Entities affected by COVID-19 need to consider the implications on disclosures in their financial statements. The degree of disclosure required in an affected entity’s financial reporting depends on the nature, duration, and extent of COVID-19’s impact on the entity. Entities need to continue monitoring developments related to COVID-19 and to evaluate the appropriateness of their disclosures in light of changes caused by COVID-19.
The guidance on contingencies in ASC 450-20-25-2 requires an entity to recognize a contingent loss if; (a) it is probable that the liability has been incurred as of the balance-sheet date, and (b) the amount of the loss is reasonably estimable (as either a point estimate or a range of loss). Additionally, ASC 450-20- 50-2 requires that contingent losses that are at least reasonably possible should be disclosed, even if the amount of the loss is not reasonably estimable.
Entities will need to consider whether events related to COVID-19 indicate that it is reasonably possible they have incurred a contingent loss and to make disclosures as appropriate. For instance, an entity that provides for self-insurance for medical claims by its employees may need to consider whether it is reasonably possible that, at the measurement date, its employees have had exposure to COVID-19 that will result in additional medical claims made on the entity.
The guidance in ASC 205-40, Presentation and Disclosure: Going Concern, requires entities to evaluate their ability to continue as a going concern within one year after the financial statements are either issued or made available to be issued. An entity that concludes that there is substantial doubt about its ability to continue as a going concern, or that its plans alleviate that doubt, must provide disclosures to that effect.
An entity may need to evaluate whether its analysis sufficiently considers the impact of COVID-19 when determining whether substantial doubt exists about its ability to continue as a going concern for one year after the date of the financial statements, or whether its plans alleviate substantial doubt.
Risks and uncertainties
Under ASC 275, Risks and Uncertainties, entities are required to make qualitative disclosures about risks and uncertainties that could significantly impact the amounts reported in the financial statements in the near term (that is, within one year from the date of the financial statements). Entities may need to evaluate whether it is necessary to include specific disclosures related to risks and uncertainties introduced by COVID-19, including disclosures for significant accounting estimates and vulnerabilities due to concentrations in vendors or customers.
MD&A and risk factors
In addition to disclosures in their financial statements, entities may need to provide additional disclosures about the impact of COVID-19 in their SEC filings under Regulation S-Xin both Management’s Discussion and Analysis (MD&A) and Risk Factors.
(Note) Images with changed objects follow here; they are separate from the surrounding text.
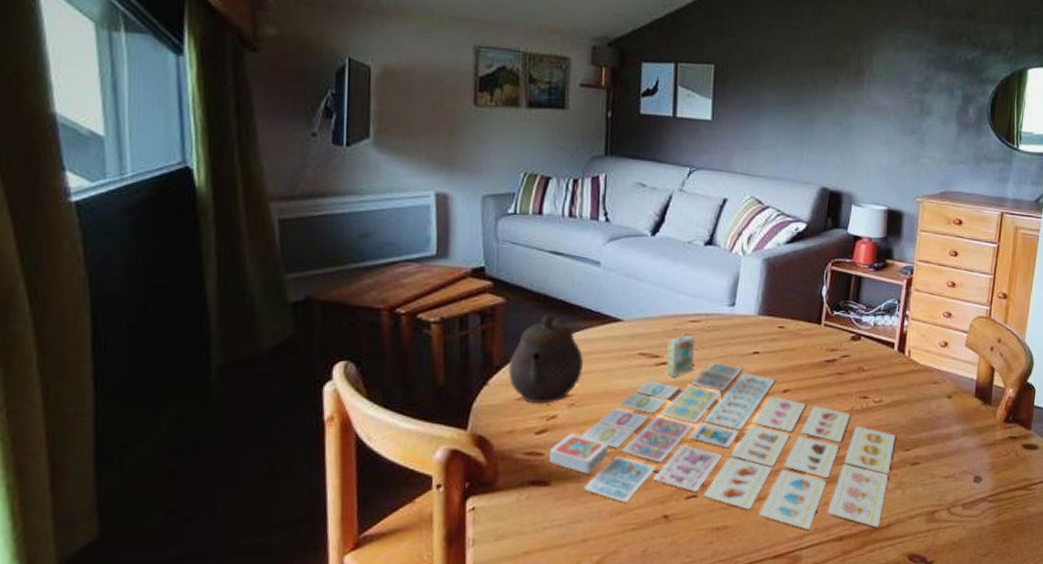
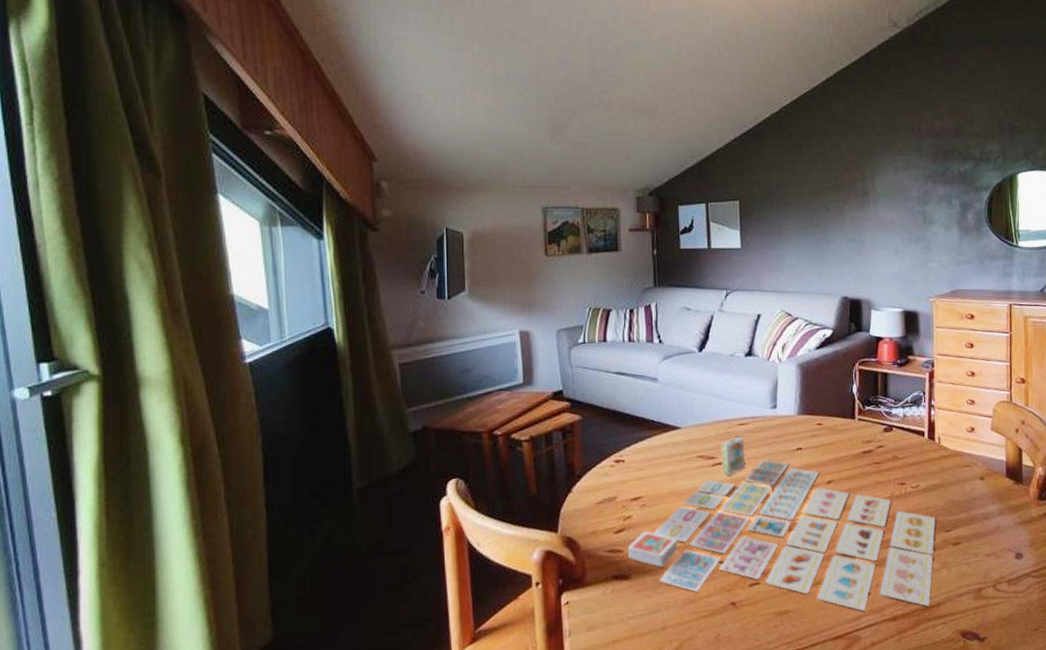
teapot: present [508,315,583,404] -> none [588,428,650,507]

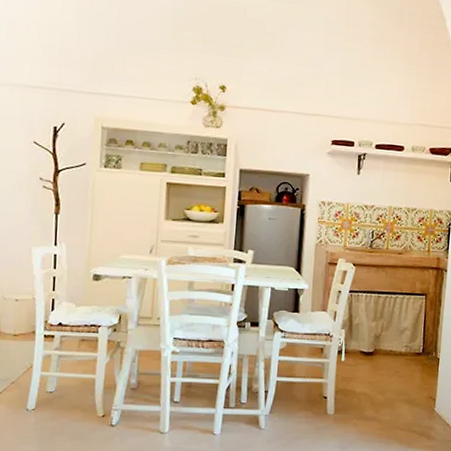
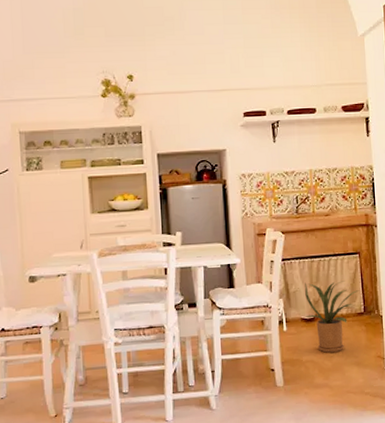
house plant: none [365,316,421,388] -> present [305,281,360,353]

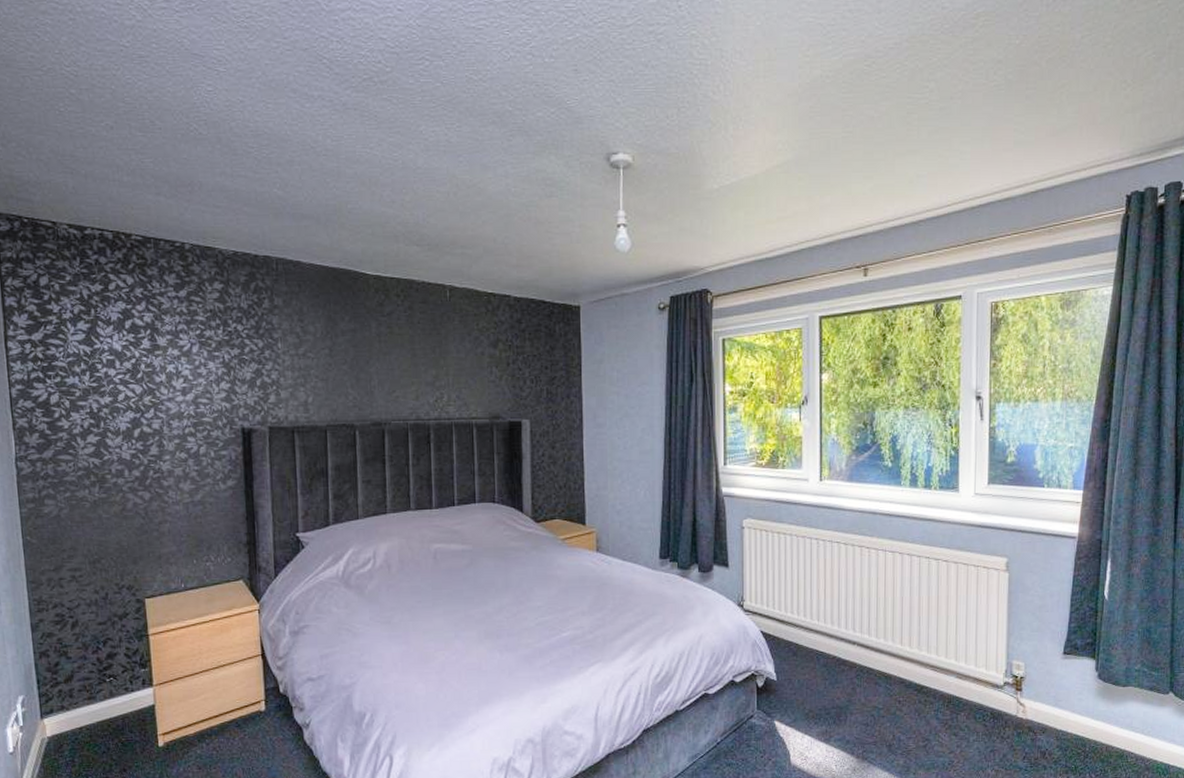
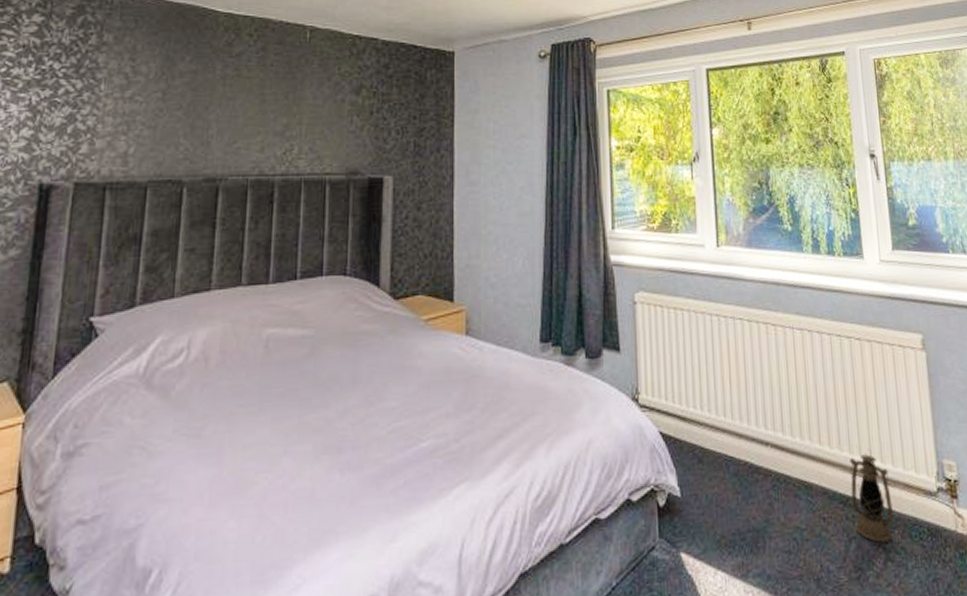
lantern: none [925,649,961,721] -> present [849,448,894,543]

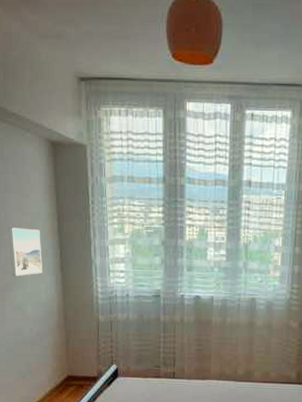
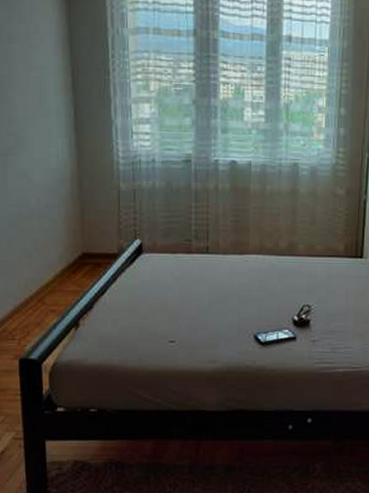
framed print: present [8,227,42,277] -> none [12,82,53,139]

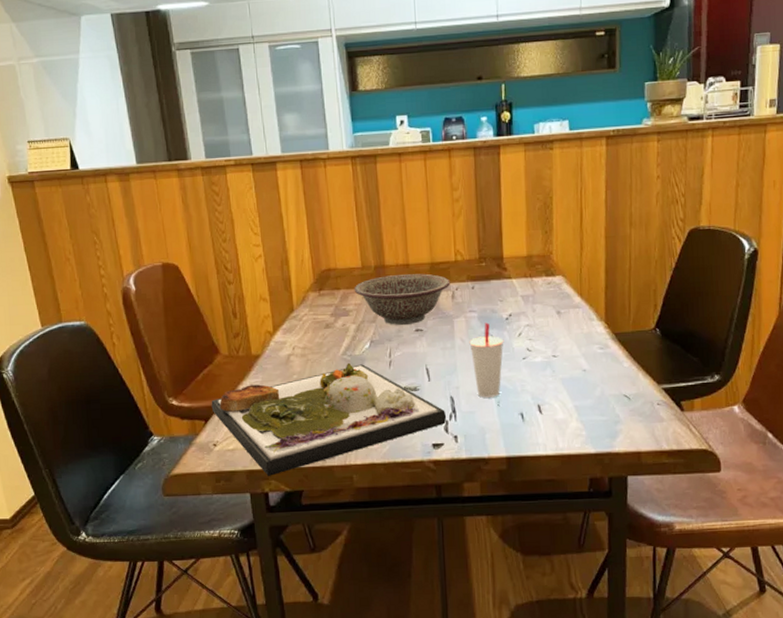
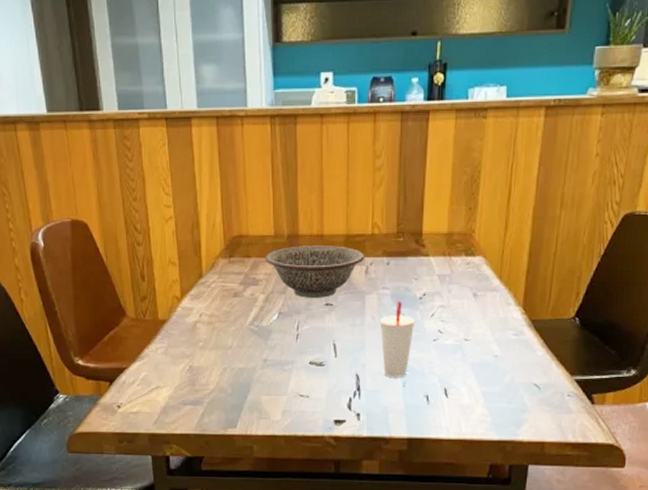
dinner plate: present [211,362,447,476] -> none [116,333,351,440]

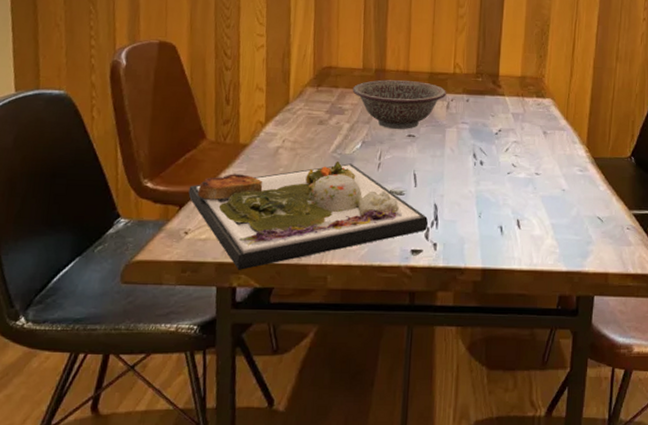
dinner plate: none [116,333,351,440] -> present [188,161,429,270]
cup: present [379,301,416,377] -> none [458,135,492,208]

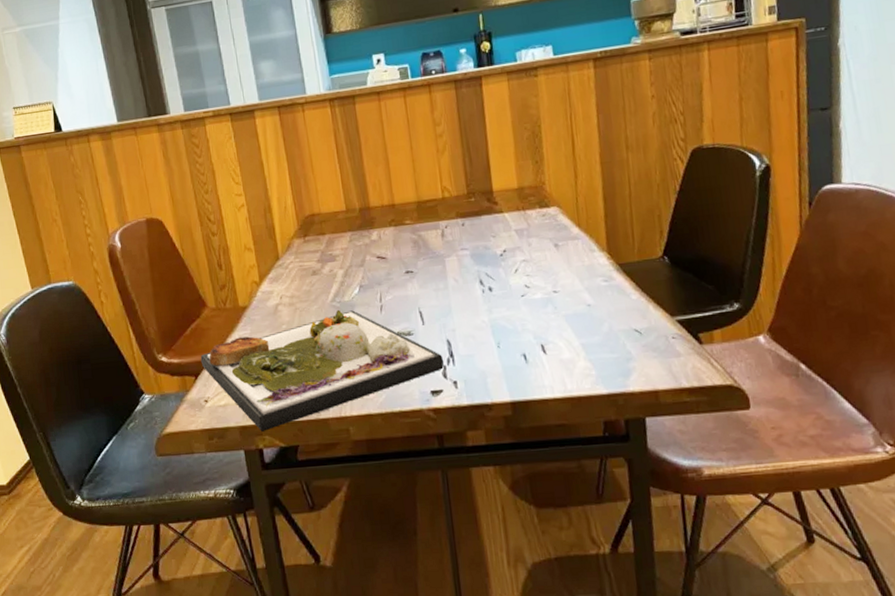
decorative bowl: present [352,79,447,129] -> none [339,213,440,268]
Entities need to provide clear and understandable discussion of known trends or uncertainties that have or are expected to have a material impact on revenue, income, operations, financial condition, or liquidity in MD&A.
Entities also need to disclose significant risks that may impact their results and the securities they have issued. Entities should consider whether it is necessary to include specific risk factors related to COVID- 19 and their possible impact on their business.
B. Internal control over financial reporting
Entities affected by COVID-19 need to consider its impact on their internal control over financial reporting (ICFR), including whether new controls are necessary or if existing controls have been modified as a result. Situations related to COVID-19 that may impact an entity’s control environment include, but are not limited to, the following:
- absences of personnel that execute controls due to illness, office closings, or mandated work arrangements that prevent them from executing controls as designed
- inadequate information necessary to complete certain controls due to geographical limitations
- changes to existing controls that may create segregation of duties issues
- new controls that may not operate for a sufficient period of time to allow management or the audit team to conclude on their operating effectiveness
New controls or modified controls that are not suitably designed or operating effectively could result in deficiencies in internal controls that are not mitigated by other existing or new controls.
Additionally, COVID-19 may impact management’s ability to complete the financial statement closing process and any associated internal controls in order to prepare the financial statements in a timely fashion. Although many entities may extend their reporting deadlines, these extended timelines could introduce an increased potential for error in the financial statements related to the identification of subsequent events. An entity’s controls over financial reporting also need to include controls over disclosures in the financial statements, including the adequacy of disclosing the effects of COVID-19 and the selection and application of GAAP for accounting for and disclosing matters arising from COVID-19.
For public entities, any changes in internal controls that have materially affected, or are reasonably likely to materially affect, an entity’s ICFR are required to be disclosed in Form 10-Q or Form 10-K of the entity’s quarterly or annual filings, respectively.